Nah, itu di saham. Kalau di properti bagaimana? Sejatinya, properti seperti
tanah, rumah, ruko, dan apartemen juga merupakan instrumen hedging, sama seperti
emas, karena sifatnya yang tahan inflasi. Tapi jika anda membeli properti untuk
tujuan hedging, maka keuntungannya pun akan kecil. Karena itulaaaaah.. orang-orang
kemudian berusaha mengembangkan cara-cara yang aneh-aneh yang pada intinya agar
seorang ‘investor’ bisa memiliki banyak properti dalam waktu singkat, beli
properti tanpa modal, beli properti untuk dijual pada harga lebih tinggi lagi,
dan seterusnya. Dan coba tebak? Semua metode tersebut melibatkan unsur utang! Entah
melalui bank atau lainnya. Okay, ketika harga-harga properti masih melambung
tinggi seperti sekarang maka tentu saja tidak ada yang protes, karena semua
untung, semua senang, semua menang!
Tapi jika nanti ada masanya harga properti terjerembab seperti emas
barusan, kira-kira bagaimana tuh? Ya sekali lagi, yang kelimpungan adalah
mereka yang menggunakan ‘cara-cara cepat’ dalam bermain properti ini. Sementara
para investor tradisional, yang menjadikan properti-properti miliknya sebagai
hedging, mereka akan santai-santai saja. Dalam hal investor itu adalah
perusahaan pengembang properti, maka yang akan kalang kabut adalah pengembang
yang terbiasa menggoreng (baca: menaik-naikkan secara sepihak) harga
produk-produk propertinya. Sementara pengembang yang konservatif akan baik-baik
saja. Tapi sayangnya, belakangan ini kebanyakan pengembang justru suka cara
menggoreng seperti itu.
Lalu di saham sendiri, bagaimana? Kalau nanti IHSG jatoh, maka investor jangka
panjang sekalipun akan ikut mewek dong? Ah, nggak juga.. Coba anda tanya Lo
Kheng Hong, apa yang akan ia lakukan jika nanti IHSG jatuh? Jawabannya adalah
justru dia akan belanja lagi!
Anyway, kalau menurut penulis sendiri, ini semua memang berakar dari psikologis si investor sebagai manusia,
dimana psikologis ini menentukan apakah dia akan menjadi investor sungguhan,
trader, atau justru seorang anti-investor
alias spekulator.

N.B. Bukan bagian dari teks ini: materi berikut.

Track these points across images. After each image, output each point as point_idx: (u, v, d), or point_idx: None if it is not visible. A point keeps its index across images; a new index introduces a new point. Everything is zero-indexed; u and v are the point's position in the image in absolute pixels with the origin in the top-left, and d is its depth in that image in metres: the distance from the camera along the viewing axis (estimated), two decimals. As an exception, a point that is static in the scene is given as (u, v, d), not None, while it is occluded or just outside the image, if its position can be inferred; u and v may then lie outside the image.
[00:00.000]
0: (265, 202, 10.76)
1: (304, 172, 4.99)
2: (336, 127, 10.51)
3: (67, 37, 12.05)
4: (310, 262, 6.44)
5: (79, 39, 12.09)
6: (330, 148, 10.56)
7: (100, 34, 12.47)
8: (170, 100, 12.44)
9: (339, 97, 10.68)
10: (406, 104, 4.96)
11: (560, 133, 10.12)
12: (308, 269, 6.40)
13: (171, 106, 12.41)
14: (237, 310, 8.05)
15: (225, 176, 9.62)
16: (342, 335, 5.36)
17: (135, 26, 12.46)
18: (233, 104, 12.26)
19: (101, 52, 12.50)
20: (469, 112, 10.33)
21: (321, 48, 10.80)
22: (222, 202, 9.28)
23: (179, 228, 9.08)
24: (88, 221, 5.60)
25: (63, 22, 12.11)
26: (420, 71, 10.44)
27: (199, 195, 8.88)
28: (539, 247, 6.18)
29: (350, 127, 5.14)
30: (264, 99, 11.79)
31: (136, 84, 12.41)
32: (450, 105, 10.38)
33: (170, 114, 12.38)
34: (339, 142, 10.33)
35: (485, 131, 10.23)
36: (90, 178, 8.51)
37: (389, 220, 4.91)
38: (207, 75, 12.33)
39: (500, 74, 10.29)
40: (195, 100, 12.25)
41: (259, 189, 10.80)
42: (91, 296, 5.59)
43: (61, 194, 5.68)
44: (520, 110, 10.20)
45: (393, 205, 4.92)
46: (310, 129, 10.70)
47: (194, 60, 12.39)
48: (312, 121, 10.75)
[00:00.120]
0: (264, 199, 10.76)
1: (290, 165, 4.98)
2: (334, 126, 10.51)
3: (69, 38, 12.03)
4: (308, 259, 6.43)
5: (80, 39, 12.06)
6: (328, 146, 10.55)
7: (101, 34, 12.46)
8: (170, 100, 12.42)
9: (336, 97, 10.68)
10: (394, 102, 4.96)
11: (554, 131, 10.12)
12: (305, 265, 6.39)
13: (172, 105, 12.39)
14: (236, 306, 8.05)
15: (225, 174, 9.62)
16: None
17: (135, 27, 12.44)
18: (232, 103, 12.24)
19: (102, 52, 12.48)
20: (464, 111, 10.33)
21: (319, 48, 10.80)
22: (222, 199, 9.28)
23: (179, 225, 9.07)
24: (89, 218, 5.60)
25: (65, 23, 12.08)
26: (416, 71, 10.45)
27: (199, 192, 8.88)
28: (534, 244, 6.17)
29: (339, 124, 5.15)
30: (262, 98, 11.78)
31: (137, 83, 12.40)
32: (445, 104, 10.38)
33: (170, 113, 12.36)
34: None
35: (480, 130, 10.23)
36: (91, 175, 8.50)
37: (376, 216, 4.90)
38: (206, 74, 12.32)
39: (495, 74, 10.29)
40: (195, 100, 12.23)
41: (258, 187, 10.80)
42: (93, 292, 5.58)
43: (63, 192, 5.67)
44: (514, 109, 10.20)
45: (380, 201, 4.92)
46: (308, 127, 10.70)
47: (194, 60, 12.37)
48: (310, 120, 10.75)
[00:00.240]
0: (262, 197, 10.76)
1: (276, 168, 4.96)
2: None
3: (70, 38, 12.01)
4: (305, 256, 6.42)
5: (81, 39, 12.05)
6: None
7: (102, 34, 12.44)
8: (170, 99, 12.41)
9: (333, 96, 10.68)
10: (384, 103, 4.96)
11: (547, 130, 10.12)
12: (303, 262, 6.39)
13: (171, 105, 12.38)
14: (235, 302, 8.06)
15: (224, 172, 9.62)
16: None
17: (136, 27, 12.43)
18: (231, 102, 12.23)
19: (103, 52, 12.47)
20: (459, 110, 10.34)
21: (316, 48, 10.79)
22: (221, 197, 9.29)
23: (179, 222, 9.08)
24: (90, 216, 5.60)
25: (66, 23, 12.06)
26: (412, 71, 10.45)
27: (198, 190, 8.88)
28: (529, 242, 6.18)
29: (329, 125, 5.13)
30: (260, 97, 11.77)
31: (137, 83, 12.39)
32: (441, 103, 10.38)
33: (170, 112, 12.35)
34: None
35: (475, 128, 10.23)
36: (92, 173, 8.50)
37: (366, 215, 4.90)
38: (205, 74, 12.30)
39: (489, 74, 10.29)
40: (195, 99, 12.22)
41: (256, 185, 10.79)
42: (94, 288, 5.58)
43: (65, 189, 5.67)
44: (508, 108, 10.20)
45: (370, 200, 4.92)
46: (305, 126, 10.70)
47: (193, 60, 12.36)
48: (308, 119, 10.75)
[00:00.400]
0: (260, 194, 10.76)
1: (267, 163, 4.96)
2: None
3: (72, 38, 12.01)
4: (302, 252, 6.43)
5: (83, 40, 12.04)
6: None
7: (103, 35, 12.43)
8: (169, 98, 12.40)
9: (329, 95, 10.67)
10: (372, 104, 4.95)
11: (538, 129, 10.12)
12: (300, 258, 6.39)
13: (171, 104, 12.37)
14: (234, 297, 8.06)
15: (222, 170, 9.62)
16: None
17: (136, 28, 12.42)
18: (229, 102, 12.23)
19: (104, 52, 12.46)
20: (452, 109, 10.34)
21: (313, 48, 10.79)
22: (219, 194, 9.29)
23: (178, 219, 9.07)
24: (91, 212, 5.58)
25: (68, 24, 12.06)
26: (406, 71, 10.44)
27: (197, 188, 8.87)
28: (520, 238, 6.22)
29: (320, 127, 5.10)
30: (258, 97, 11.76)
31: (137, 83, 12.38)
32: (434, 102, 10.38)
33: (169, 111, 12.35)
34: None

Maksud penulis begini. Kalau anda sejak awal sudah bisa mengendalikan
sifat serakah anda, maka kreatifitas anda
akan menuntun anda untuk memperoleh peningkatan nilai aset dengan cara-cara
yang benar dan tidak membabi buta, dan aset anda tersebut kemudian akan
meningkat secara wajar seiring
dengan berjalannya waktu.
Tapi jika anda termasuk orang yang menyukai ‘cara cepat’, then well,
kreatifitas anda akan menuntun anda ke tepi atap gedung yang tinggi, untuk
kemudian melompat terjun kebawah. And believe me, it really happened to certain
people.
Komentar
Mas anonim diatas:
coba ketik di google deh
"site:teguhhidayat.com menilai saham"
tanpa tanda kutip.
disitu pasti nemu beberapa topik yang mgkn match.
beberapa diantaranya:
http://www.teguhhidayat.com/2010/05/price-earning-ratio-dan-price-to-book.html
http://www.teguhhidayat.com/2011/11/price-earning-to-growth-ratio.html
http://www.teguhhidayat.com/2010/11/mengenal-fundamental-perbankan.html
http://www.teguhhidayat.com/2010/06/market-education.html
http://www.teguhhidayat.com/2013/02/cara-menganalisis-manajemen-perusahaan.html
Seperti yang penulis utarakan di atas, emas merupakan alat diversifikasi dari investasi , alias pengaman bagi portofolio investor, karena memang emas sebagai logam mulia tidak hanya dipandang sebagai "goods" atau barang komoditas biasa melainkan juga punya nilai jual lebih sebagai mata uang, atau bisa dikatakan sebagai "alter ego" dari USD mewakili kedigdayaan mata uang.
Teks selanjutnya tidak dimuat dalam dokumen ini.